--- Task goal ---
Lay out the records from the start through the line containing "country: Nepal" as a two-column CSV with the columns field and value. Give one row per line, with each side in its own quoted entry and any line breaks replaced by spaces.

______

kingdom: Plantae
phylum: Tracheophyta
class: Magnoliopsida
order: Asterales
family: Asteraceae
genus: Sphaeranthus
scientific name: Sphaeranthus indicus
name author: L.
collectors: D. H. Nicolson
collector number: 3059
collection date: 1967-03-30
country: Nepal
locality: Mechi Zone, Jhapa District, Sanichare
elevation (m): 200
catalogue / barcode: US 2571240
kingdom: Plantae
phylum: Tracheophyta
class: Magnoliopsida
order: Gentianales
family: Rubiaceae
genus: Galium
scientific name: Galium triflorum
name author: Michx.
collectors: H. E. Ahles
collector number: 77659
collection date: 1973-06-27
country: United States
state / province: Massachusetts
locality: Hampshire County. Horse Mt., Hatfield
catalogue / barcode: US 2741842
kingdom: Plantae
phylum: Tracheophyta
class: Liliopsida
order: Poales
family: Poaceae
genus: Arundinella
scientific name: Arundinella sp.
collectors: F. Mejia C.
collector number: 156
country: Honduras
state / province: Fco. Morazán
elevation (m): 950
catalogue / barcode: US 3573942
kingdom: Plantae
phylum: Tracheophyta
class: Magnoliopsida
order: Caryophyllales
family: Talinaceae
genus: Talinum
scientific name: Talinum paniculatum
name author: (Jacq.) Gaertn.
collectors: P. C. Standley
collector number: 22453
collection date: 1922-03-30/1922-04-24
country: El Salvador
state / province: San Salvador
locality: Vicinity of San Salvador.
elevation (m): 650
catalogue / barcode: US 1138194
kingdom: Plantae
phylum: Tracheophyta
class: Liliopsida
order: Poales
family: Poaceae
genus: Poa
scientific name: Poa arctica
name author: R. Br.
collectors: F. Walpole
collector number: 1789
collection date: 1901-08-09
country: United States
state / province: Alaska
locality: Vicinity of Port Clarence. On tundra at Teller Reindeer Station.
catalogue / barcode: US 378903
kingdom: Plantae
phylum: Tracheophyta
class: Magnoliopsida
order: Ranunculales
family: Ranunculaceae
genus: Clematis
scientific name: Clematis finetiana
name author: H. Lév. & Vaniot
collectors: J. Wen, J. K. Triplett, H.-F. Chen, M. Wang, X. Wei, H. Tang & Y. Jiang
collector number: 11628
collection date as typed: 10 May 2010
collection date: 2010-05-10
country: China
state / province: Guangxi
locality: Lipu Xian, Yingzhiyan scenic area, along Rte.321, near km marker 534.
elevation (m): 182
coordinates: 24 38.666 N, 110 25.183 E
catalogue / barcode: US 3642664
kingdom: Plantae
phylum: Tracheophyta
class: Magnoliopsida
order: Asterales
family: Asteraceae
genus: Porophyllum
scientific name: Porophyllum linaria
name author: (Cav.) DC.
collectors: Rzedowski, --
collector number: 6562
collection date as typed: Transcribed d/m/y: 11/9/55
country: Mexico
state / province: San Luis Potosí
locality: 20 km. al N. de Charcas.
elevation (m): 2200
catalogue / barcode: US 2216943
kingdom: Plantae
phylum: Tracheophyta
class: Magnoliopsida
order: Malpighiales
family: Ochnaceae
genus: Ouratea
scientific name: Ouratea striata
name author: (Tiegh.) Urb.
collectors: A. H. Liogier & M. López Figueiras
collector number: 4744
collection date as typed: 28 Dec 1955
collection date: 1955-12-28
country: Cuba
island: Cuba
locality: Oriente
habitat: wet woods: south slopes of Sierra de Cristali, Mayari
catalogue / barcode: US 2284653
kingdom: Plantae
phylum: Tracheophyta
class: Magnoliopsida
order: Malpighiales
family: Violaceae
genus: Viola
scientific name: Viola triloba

______

--- Solution to this exercise ---
field,value
"kingdom:","Plantae"
"phylum:","Tracheophyta"
"class:","Magnoliopsida"
"order:","Asterales"
"family:","Asteraceae"
"genus:","Sphaeranthus"
"scientific name:","Sphaeranthus indicus"
"name author:","L."
"collectors:","D. H. Nicolson"
"collector number:","3059"
"collection date:","1967-03-30"
"country:","Nepal"